* _Text block_:
┌──

I feel exactly the same about this Government now playing into the hands of my friends and colleagues around me on the SNP Benches—to whom this is music to their ears—by undermining the Union and being cloth-eared in the process. The Minister has had every chance to accept Lords amendments and to do what he can to stand behind the integrity of the Union and of the devolution settlement.
I have another great concern. I mentioned agriculture a minute ago, and what is critical in the race to the bottom that is built into the Bill when it comes to standards of farming, animal welfare and the environment is something that is not restricted to the Bill alone; it is something that the Government are repeating in other areas of their approach. We have seen the failure of the Government to accept proposals from my party and others that the high standards of British animal welfare and our environmental standards should be written into all new trade deals, but those were refused at every turn—clearly preparing the way to sell out farmers in all corners of the United Kingdom at the first chance the Government get in any trade deal.

└──

* _Data extract_:
┌──

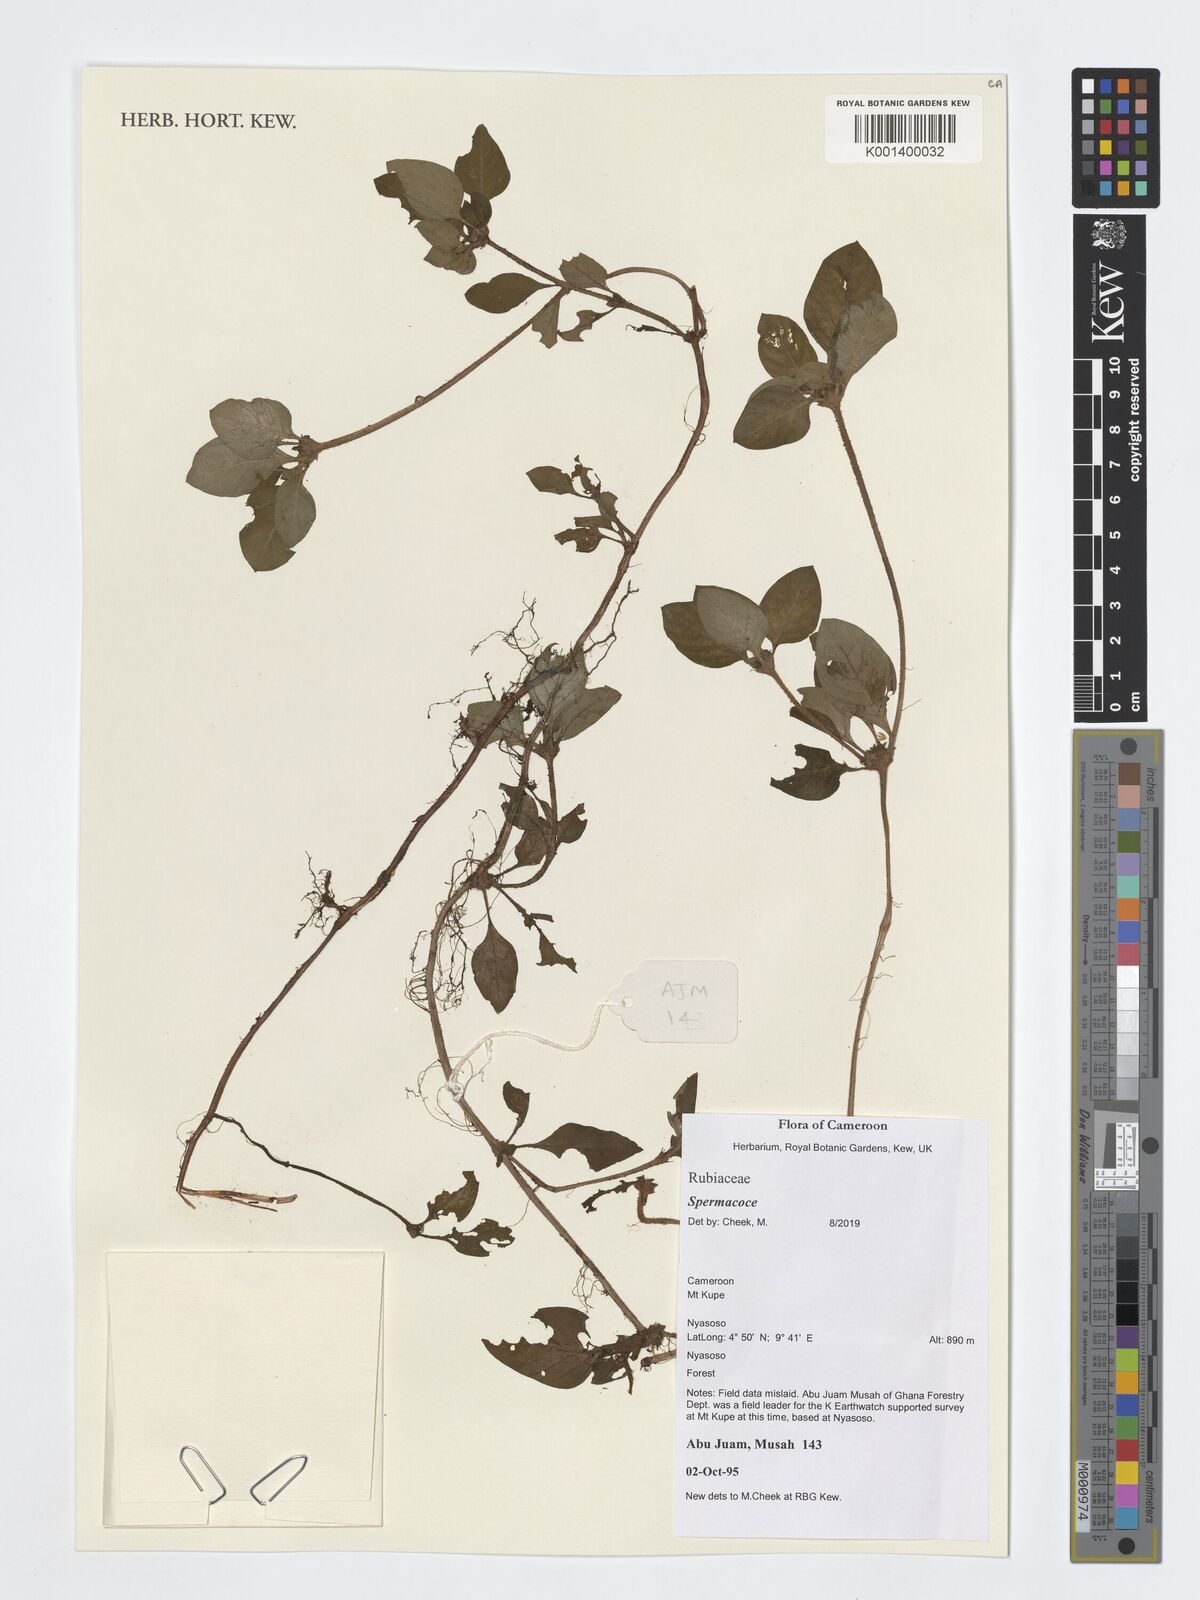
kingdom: Plantae
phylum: Tracheophyta
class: Magnoliopsida
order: Gentianales
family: Rubiaceae
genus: Spermacoce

└──

* _What this exercise asks_:
• A. In the speech excerpt, what did the speaker's party and others propose should be written into all new trade deals?
• B. Reproduce the speech excerpt from "I have another" down to "any trade deal.".
• C. Condense the paragraph of the speech excerpt that begins "I have another great concern" into a shorter version that keeps its main facts.

* _Task results_:
• A. The high standards of British animal welfare and Britain's environmental standards.

• B.
I have another great concern. I mentioned agriculture a minute ago, and what is critical in the race to the bottom that is built into the Bill when it comes to standards of farming, animal welfare and the environment is something that is not restricted to the Bill alone; it is something that the Government are repeating in other areas of their approach. We have seen the failure of the Government to accept proposals from my party and others that the high standards of British animal welfare and our environmental standards should be written into all new trade deals, but those were refused at every turn—clearly preparing the way to sell out farmers in all corners of the United Kingdom at the first chance the Government get in any trade deal.

• C. The speaker's further concern is the race to the bottom built into the Bill on farming, animal welfare and environmental standards, which the Government are repeating in other areas. They refused proposals from the speaker's party and others to write Britain's high animal welfare and environmental standards into all new trade deals. The speaker says this clearly prepares the way to sell out farmers across the United Kingdom at the first chance in any trade deal.